INSTRUCTIONS FOR THE TASK:
Please retype exactly the lines from the one containing "31: (731, 186, 2.11)" through the end of the records, leaving out the pictures.

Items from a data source
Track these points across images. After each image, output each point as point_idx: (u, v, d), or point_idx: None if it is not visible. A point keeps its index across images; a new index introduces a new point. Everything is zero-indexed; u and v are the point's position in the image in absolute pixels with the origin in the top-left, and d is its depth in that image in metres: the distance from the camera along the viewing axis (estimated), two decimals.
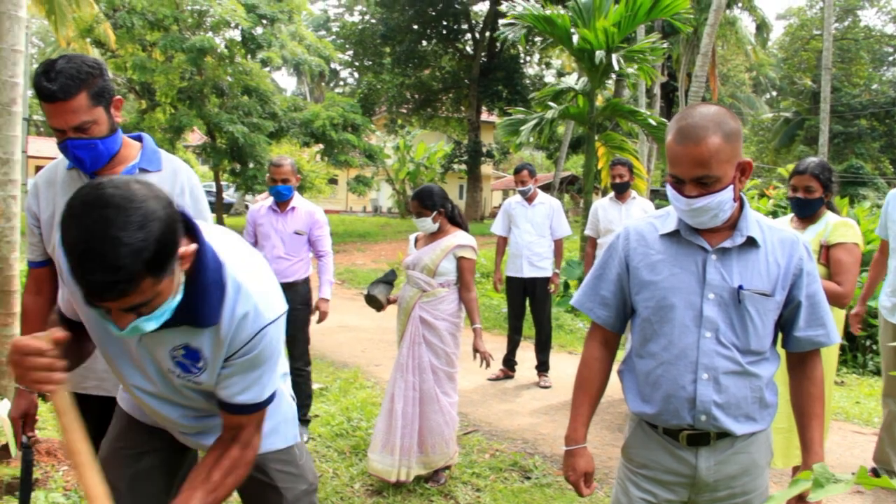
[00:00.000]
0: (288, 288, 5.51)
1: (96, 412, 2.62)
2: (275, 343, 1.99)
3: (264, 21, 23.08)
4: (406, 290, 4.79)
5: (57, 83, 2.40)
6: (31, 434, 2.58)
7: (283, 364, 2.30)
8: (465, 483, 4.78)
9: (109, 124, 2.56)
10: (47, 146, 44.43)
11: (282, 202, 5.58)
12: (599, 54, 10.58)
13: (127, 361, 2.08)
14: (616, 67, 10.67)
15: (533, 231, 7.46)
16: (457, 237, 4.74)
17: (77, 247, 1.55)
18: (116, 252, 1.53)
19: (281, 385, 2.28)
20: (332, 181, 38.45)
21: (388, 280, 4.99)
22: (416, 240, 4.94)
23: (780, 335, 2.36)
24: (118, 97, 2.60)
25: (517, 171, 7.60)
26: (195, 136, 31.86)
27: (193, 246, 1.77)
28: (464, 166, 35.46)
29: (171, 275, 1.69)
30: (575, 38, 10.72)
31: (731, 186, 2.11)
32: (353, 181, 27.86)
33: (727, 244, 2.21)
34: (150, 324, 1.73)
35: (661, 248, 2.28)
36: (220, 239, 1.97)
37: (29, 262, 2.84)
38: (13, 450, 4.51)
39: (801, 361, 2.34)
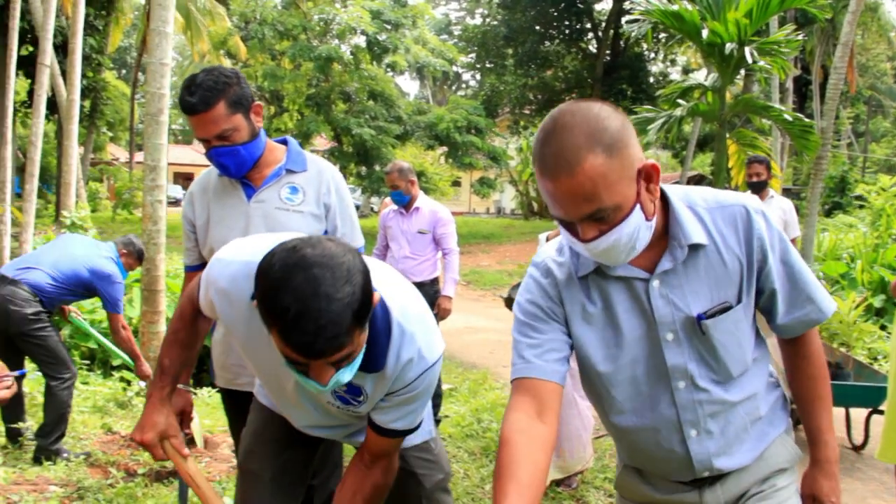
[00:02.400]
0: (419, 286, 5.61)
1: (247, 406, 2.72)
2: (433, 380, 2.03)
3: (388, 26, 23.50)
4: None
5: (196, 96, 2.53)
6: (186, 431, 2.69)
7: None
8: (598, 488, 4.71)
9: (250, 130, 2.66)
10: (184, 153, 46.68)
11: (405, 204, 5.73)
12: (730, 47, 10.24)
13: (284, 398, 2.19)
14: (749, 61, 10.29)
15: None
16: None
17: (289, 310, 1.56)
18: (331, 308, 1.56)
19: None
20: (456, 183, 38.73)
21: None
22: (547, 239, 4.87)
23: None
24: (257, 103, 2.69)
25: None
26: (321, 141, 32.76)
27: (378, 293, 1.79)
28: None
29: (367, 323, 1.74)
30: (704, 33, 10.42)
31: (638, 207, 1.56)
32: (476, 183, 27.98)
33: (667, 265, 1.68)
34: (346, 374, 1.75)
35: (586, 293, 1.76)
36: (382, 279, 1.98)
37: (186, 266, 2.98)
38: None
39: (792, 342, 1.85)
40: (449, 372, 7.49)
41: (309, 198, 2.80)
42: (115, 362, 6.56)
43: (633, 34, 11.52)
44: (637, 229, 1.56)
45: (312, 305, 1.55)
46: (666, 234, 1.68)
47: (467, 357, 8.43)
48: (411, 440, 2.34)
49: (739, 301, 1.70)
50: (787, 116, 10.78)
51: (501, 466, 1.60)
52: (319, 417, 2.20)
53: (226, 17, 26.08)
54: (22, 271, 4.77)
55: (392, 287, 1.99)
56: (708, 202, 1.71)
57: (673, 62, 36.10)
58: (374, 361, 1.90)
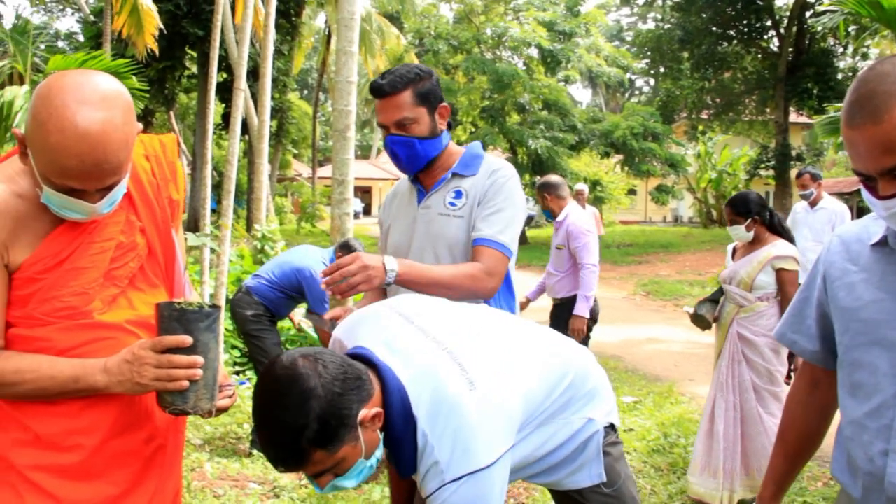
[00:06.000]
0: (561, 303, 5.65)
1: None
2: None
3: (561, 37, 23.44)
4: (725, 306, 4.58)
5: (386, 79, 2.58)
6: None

RESPONSE AREA:
31: (731, 186, 2.11)
32: (353, 181, 27.86)
33: (727, 244, 2.21)
34: (150, 324, 1.73)
35: (661, 248, 2.28)
36: (220, 239, 1.97)
37: (29, 262, 2.84)
38: (13, 450, 4.51)
39: (801, 361, 2.34)
[00:02.400]
0: (419, 286, 5.61)
1: (247, 406, 2.72)
2: (433, 380, 2.03)
3: (388, 26, 23.50)
4: None
5: (196, 96, 2.53)
6: (186, 431, 2.69)
7: None
8: (598, 488, 4.71)
9: (250, 130, 2.66)
10: (184, 153, 46.68)
11: (405, 204, 5.73)
12: (730, 47, 10.24)
13: (284, 398, 2.19)
14: (749, 61, 10.29)
15: None
16: None
17: (289, 310, 1.56)
18: (331, 308, 1.56)
19: None
20: (456, 183, 38.73)
21: None
22: (547, 239, 4.87)
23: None
24: (257, 103, 2.69)
25: None
26: (321, 141, 32.76)
27: (378, 293, 1.79)
28: None
29: (367, 323, 1.74)
30: (704, 33, 10.42)
31: (638, 207, 1.56)
32: (476, 183, 27.98)
33: (667, 265, 1.68)
34: (346, 374, 1.75)
35: (586, 293, 1.76)
36: (382, 279, 1.98)
37: (186, 266, 2.98)
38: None
39: (792, 342, 1.85)
40: (449, 372, 7.49)
41: (309, 198, 2.80)
42: (115, 362, 6.56)
43: (633, 34, 11.52)
44: (637, 229, 1.56)
45: (312, 305, 1.55)
46: (666, 234, 1.68)
47: (467, 357, 8.43)
48: (411, 440, 2.34)
49: (739, 301, 1.70)
50: (787, 116, 10.78)
51: (501, 466, 1.60)
52: (319, 417, 2.20)
53: (226, 17, 26.08)
54: (22, 271, 4.77)
55: (392, 287, 1.99)
56: (708, 202, 1.71)
57: (673, 62, 36.10)
58: (374, 361, 1.90)
[00:06.000]
0: (561, 303, 5.65)
1: None
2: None
3: (561, 37, 23.44)
4: (725, 306, 4.58)
5: (386, 79, 2.58)
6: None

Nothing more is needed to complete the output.